Make an exact copy of the entries below and leave any picture out of it.

########################################

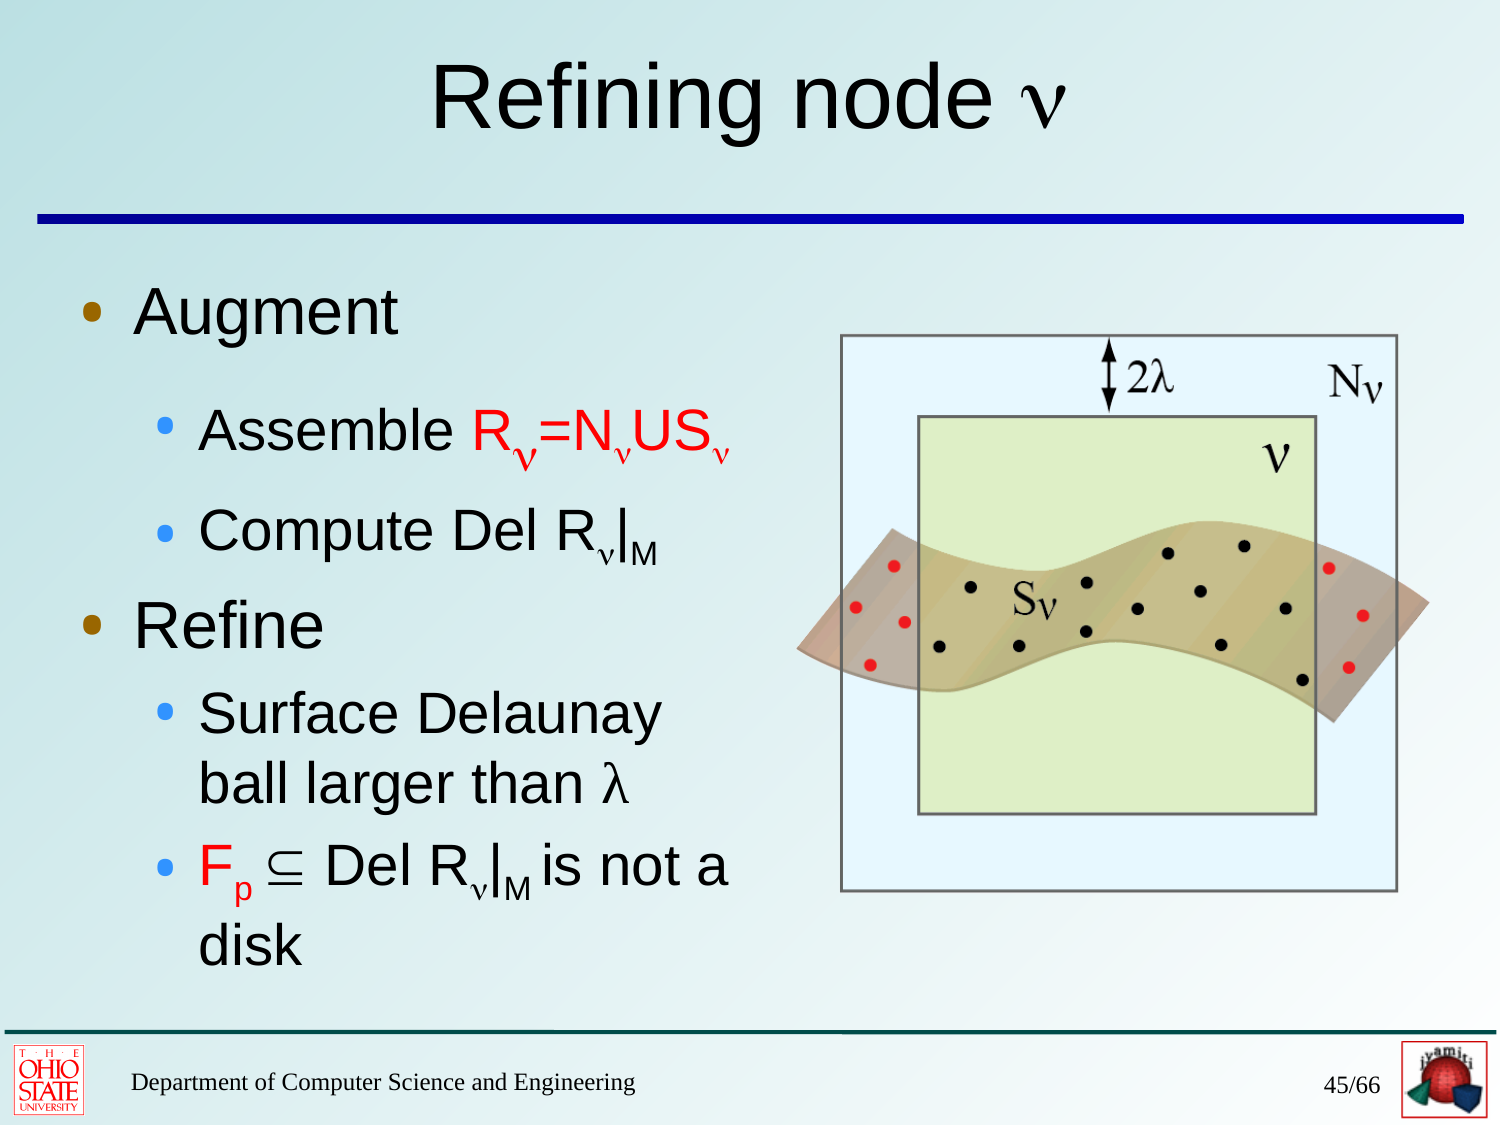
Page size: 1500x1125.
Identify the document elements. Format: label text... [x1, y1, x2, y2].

picture [1400, 1041, 1491, 1120]
picture [776, 312, 1451, 913]
title Refining node  [110, 0, 1390, 221]
list Augment Assemble R=NUS Compute Del R|M Refine Surface Delaunay ball larger than λ Fp  Del R|M is not a disk [62, 262, 776, 1013]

########################################

> [Output of the exercise]
Page size: 1500x1125.
Identify the document elements. Format: label text... [x1, y1, x2, y2].

picture [1400, 1041, 1491, 1120]
picture [776, 312, 1451, 913]
title Refining node  [110, 0, 1390, 221]
list Augment Assemble R=NUS Compute Del R|M Refine Surface Delaunay ball larger than λ Fp  Del R|M is not a disk [62, 262, 776, 1013]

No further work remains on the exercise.